Figure 2. Body is projected through space by the thrust leg

Jumping: is different from running, in that the body is airborne from force generated by one or both legs, and the body can also land on one or both feet. Jumping can be accomplished in several ways, including hopping and leaping. To differentiate between the two, the landing of a hop will be on the same leg it propelled with while a leap would result in landing on the non-propelling leg.  Two other types of jumping are the vertical and horizontal jump. A vertical jump is when the body is going upward while horizontal is upward, as well as outward.  Jumping usually occurs in 4 different phases which include the preparatory phase, takeoff, flight, and landing. Two constraints in jumping include the strength of the individual and their ability to get their body in the air, as well as the muscular power.

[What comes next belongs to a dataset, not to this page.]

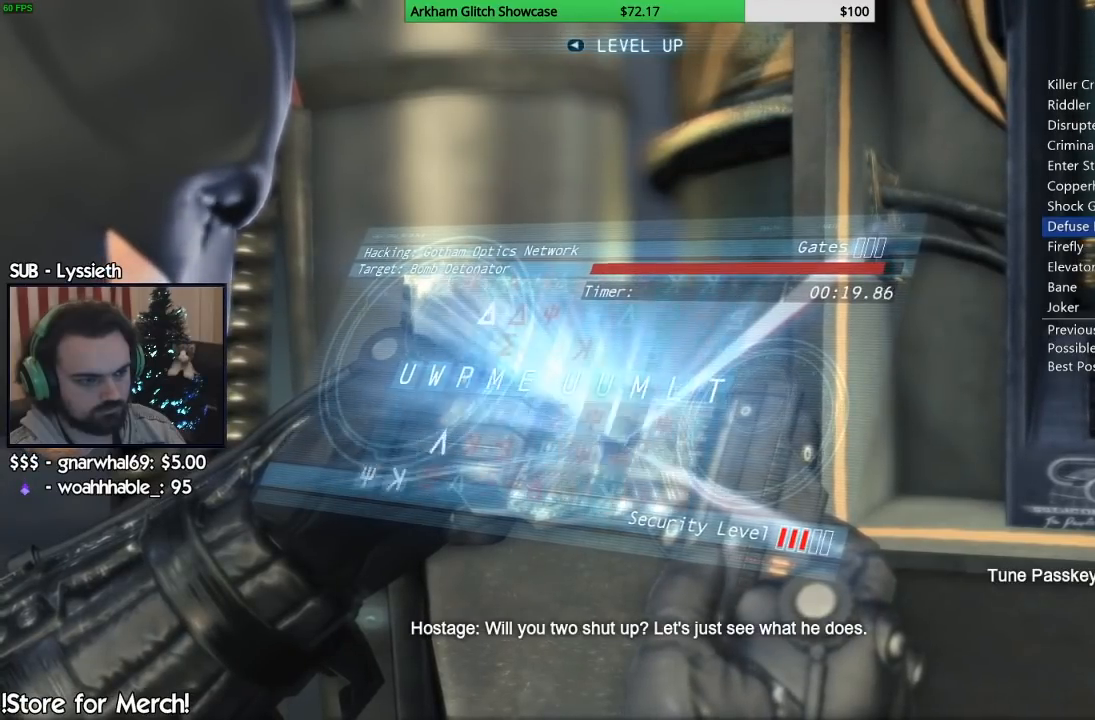
{"dt_ms": 500, "buttons": [], "left_stick": "up-right", "right_stick": "left", "button_events": []}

Figure 3.Child displaying a vertical jump


The gallop, slide, and skip: These more complex motor patterns do not appear until after the development of the single motor skills. Gallop is the first to develop after running, and involves a forward step followed by the trailing foot. The lead foot is initially with the dominant leg, but leading with the non-preferred leg appear several years later.
            The slide is very similar to the gallop, except instead of moving forward, one moves horizontally in sliding. This skill is hard to grasp for children because the child must face a different direction from the intended movement. Finally, skipping is the most difficult, because it involves an uneven rhythmical pattern. Both step and hop must be accomplished on the same foot before alternating.

Figure 4. Child skipping

Applied Section: The fundamental locomotion skills described have some application to our future in the medical field. As healthcare providers, it is critical to understand the normal from the abnormal in order for proper diagnosis to be accomplished. Furthermore, girls typically develop the fundamental locomotion skills earlier than boys, so if a concerned mother came in with her boy not skipping at six to seven years of age, we could inform her that it is a normal occurrence. We could also prescribe her with the proper exercise module to increase her child’s locomotion skills.
It is also essential to understand the process of how each fundamental motor skill is obtained.  Working as a future physical therapist, it would be essential to understand the sequence of motor movement in a fundamental skill to teach a patient who may have a disability how to walk again.  Another example would be trying to help an athlete who has had knee surgery to rehabilitate his/her knee in the most efficient manner, so he/she could return to play as quickly as possible.